I have been able to run some benchmarks on various hard drives and a solid state drive. Mostly for my own amusement to see how old drives compares to new drives. There are some desktop drives as well as some enterprise drives. Perhaps the numbers can be useful for someone.
The drives
Listed in some kind of old/slow to new/fast
- Seagate Barracuda 7200.11 (ST31500341AS), 1.5TB
- Seagate Barracuda 7200.12 (ST500DM002), 500GB
- Samsung SpinPoint F3 (HD502HJ), 500GB
- Hitachi GST Deskstar 7K1000.D (HDS721010DLE630), 1TB
- Western Digital Red (WD20EFRX), 2TB
- Seagate SV35.6 Series (ST2000VX000), 2TB
- Seagate Constellation CS (ST2000NC000), 2TB
- Seagate Constellation ES (ST3000NM0033), 3TB
- Intel 520 SSD (SSDSC2CW240A3), 240GB
Test system
- Asus P8Z68-V (Intel Z68 chipset)
- Intel 2600K
- 2x4GB RAM
- Ubuntu Desktop 10.04.3
- Ubuntu Disk application used for the benchmarks
The system is kind of old, but I have collected the numbers for some time and wanted to run the drives on the same platform. The drives were connected to the onboard SATA-III/6G ports, connected to the Z68 chipset.

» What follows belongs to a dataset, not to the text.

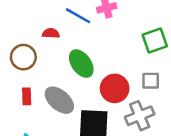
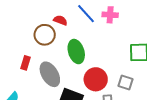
brown circle: (23, 57) -> (45, 35), moved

*Update* I believe I have screwed up and actually used the SATA 3G ports for some of the drives. I will rerun the benchmark with the Constellation ES and SSD drive and update this post. The other drives are in production and I’m unable to test them.
Results
Reflections
I am not going to do an in depth analysis of the results, since I realize the procedure was way too sloppy. There are some really strange write results for the Constellation ES drive shown here. I tried running the same benchmark with Ubuntu 12.04 and it was more consistent with less spikes/dips.
Hopefully I will be able to post some other interesting benchmarks soon.